The U.S. economy seems to be well positioned as we head into the new year, with factors like the job market playing into what could be the best year yet for the economic recovery. An article in The Wall Street Journal, however, debates whether this is as good as it gets.

The article explains the two sides to the argument:

Pessimists cite mounting risks from overseas, especially deflation threats in many countries. Optimists point to momentum from a healing labor market, one that very likely will see 2014 go down as the best year for job growth in 15 years when the Labor Department releases its December employment report on Friday.

While the economy and consumers are in the best shape since the financial crisis, the article said that there are plenty of reasons to think the U.S. economy won’t break out of a steady but unspectacular growth rate.

First, overseas worries weigh heavily, from the prospect of financial or geopolitical turmoil emanating from Russia to China’s slowdown rocking the rest of the world

Check out the article for the other four reasons that could change the economy.

And the positive news for the economy reaches a lot farther than just to businesses and the financially savvy. An article in The Economist argues that there is mounting evidence that the benefits of the economic recovery — long concentrated among the rich — are spreading to ordinary Americans.

On December 23rd GDP growth for the third quarter was revised up to 5%—its fastest pace since 2003—having grown by a nearly-as-impressive 4.6% in the second quarter (see chart). To be sure, America is making up for ground lost in the first quarter, when GDP actually shrank because the weather was awful and companies cut inventories. For the past 12 months GDP is up 2.7%: respectable but not amazing. Forecasters surveyed by The Economist think America will grow 3% next year.

According to the article, there are two tailwinds that are helping create this progress: the big drop in the price of oil and growing incomes.

The median household’s real income is up 1.2% for the first 11 months of the year, according to Sentier Research, a private firm, a marked acceleration from the previous two years. That barely dents the 8% drop in median incomes between 2008 and 2011, but it does suggest that the expansion is finally reaching ordinary households.

The turn of the year also brings an onslaught of New Year's resolutions, which, for some, is to buy a new home. 

An article in the Santa Cruz Sentinel said that the ability to obtain a mortgage depends on the three basics: income, cash and credit, and offers these tips:

  1. Plan on filing your 2014 federal tax returns early and electronically.
  2. Hold off on buying that car.

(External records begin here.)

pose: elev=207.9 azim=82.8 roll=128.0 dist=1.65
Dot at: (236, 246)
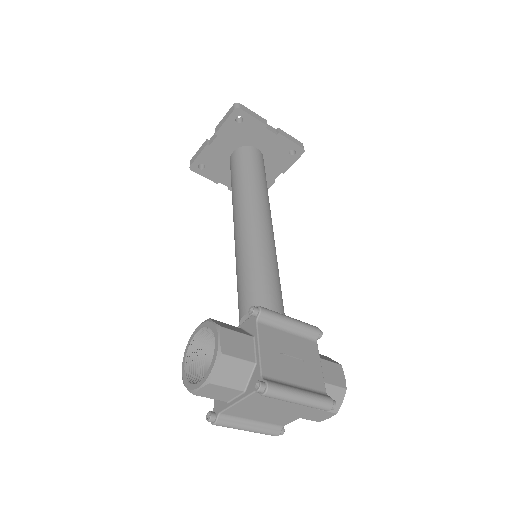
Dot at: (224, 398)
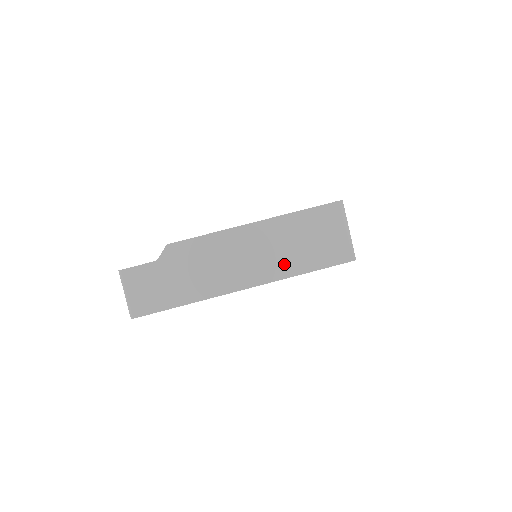
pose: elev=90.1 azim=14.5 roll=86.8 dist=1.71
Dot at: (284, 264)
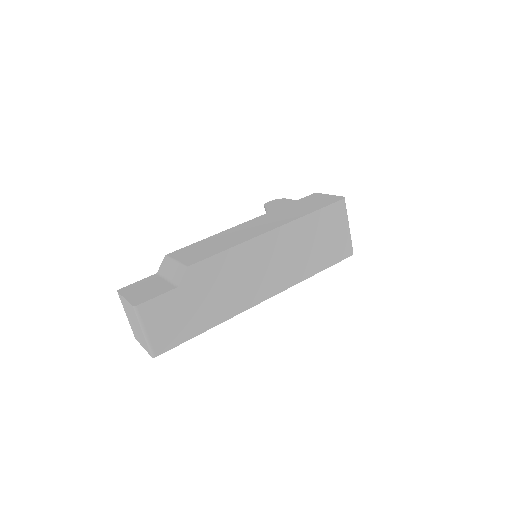
Dot at: (299, 268)
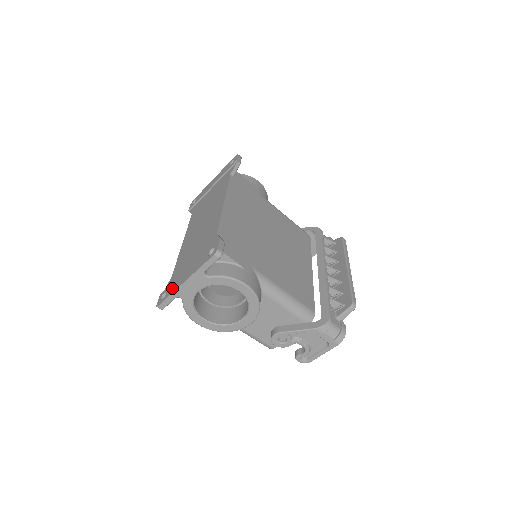
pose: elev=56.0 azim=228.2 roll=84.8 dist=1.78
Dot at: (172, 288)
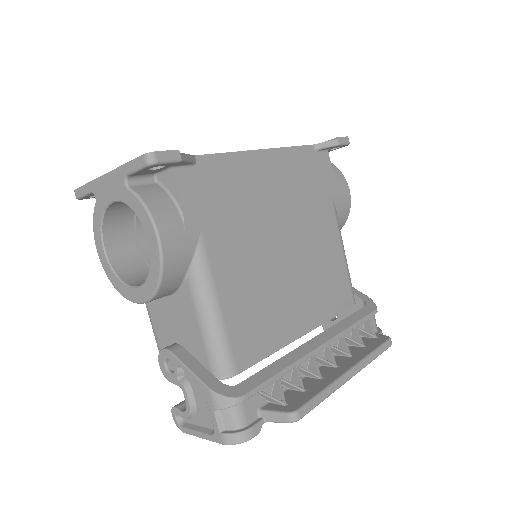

Current debts and payments on long term obligations (car payments, student loans, credit card payments, etc.) affect purchasing power.
  3. If you plan on paying off debt to help qualify for a larger mortgage, do it now, before you start the loan process.
  4. Know where your money is and how much you will have available.

Cyber attacks like that experienced by Home Depot (HD) last September are becoming more common, and it's not just large businesses who are in danger. 

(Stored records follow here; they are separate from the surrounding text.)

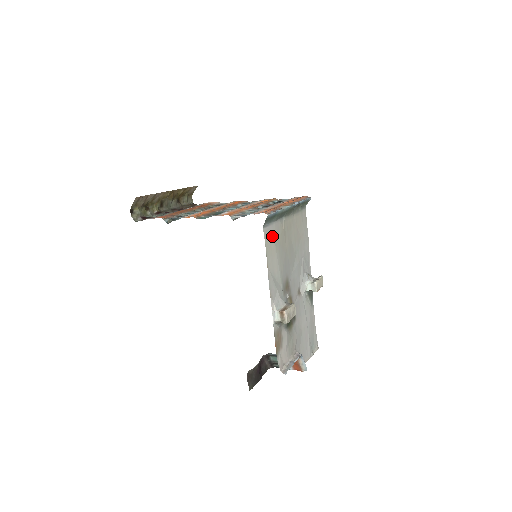
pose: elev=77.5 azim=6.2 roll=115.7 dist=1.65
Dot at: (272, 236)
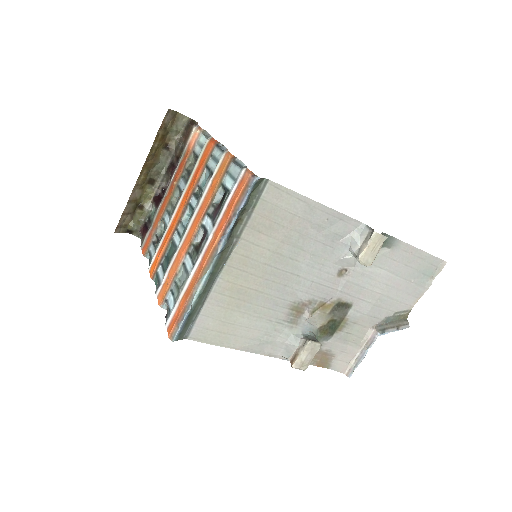
Dot at: (212, 324)
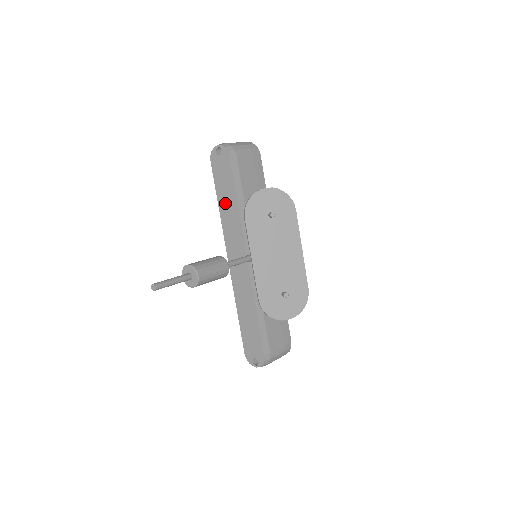
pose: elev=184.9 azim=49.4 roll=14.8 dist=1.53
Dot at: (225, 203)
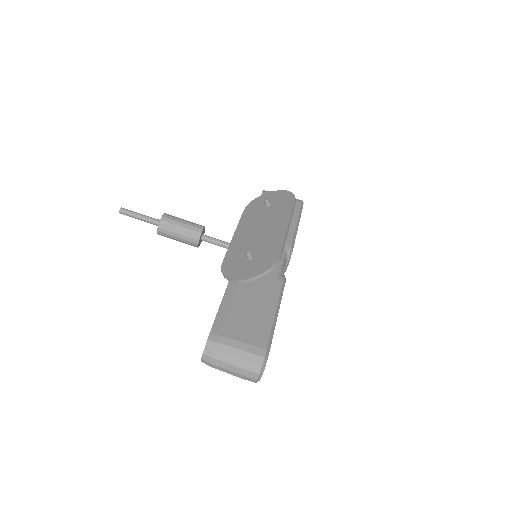
Dot at: occluded
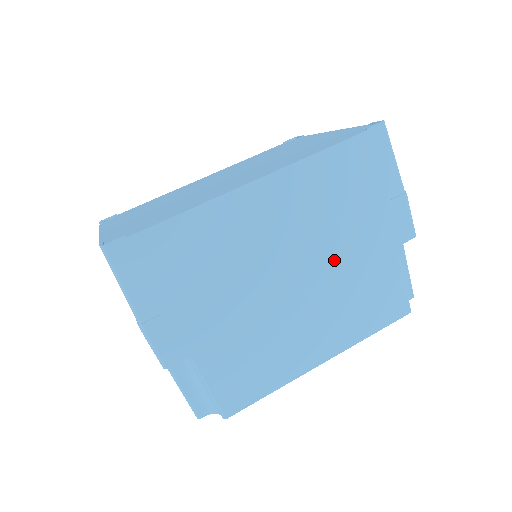
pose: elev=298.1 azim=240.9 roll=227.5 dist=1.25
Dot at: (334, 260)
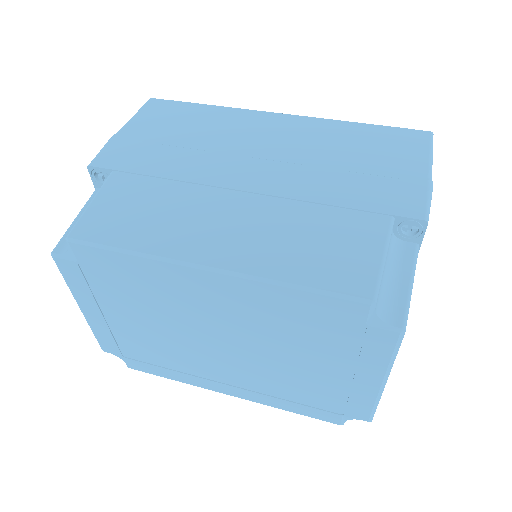
Dot at: (304, 184)
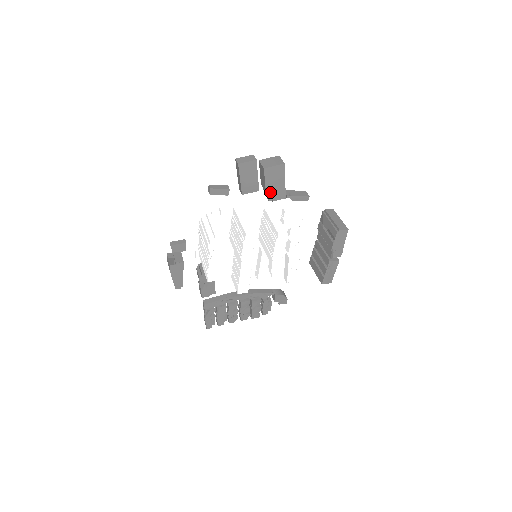
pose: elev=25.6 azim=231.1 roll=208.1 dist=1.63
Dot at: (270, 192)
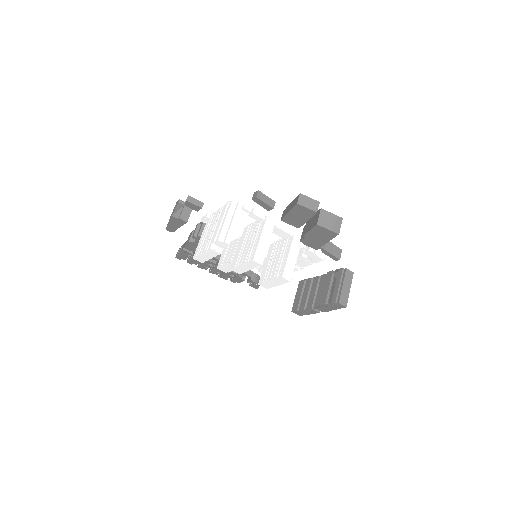
Dot at: (307, 238)
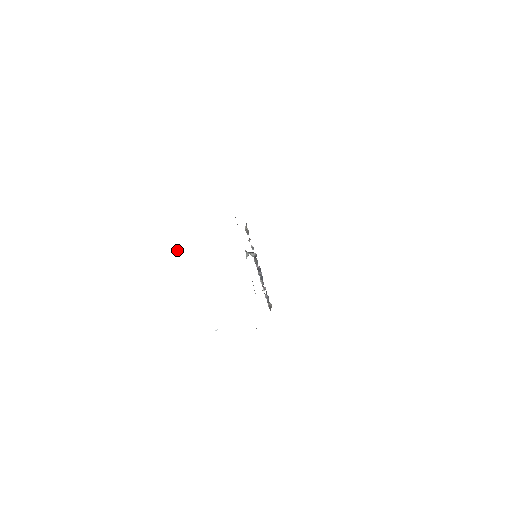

Inc. published an infographic to help small businesses understand the legal requirements to protect themselves, noting that 50% of confirmed data breaches targeted small business with fewer than 1,000 employees.  

Click the link for the graphic to help make your business more secure in 2015.

This week is the first full week in 2015. The Federal Open Market Committee minutes will be released on Wednesday along with the national employment situation report on Friday.

No banks were reported closed the week ending Dec. 26, according to the Federal Deposit Insurance Corporation.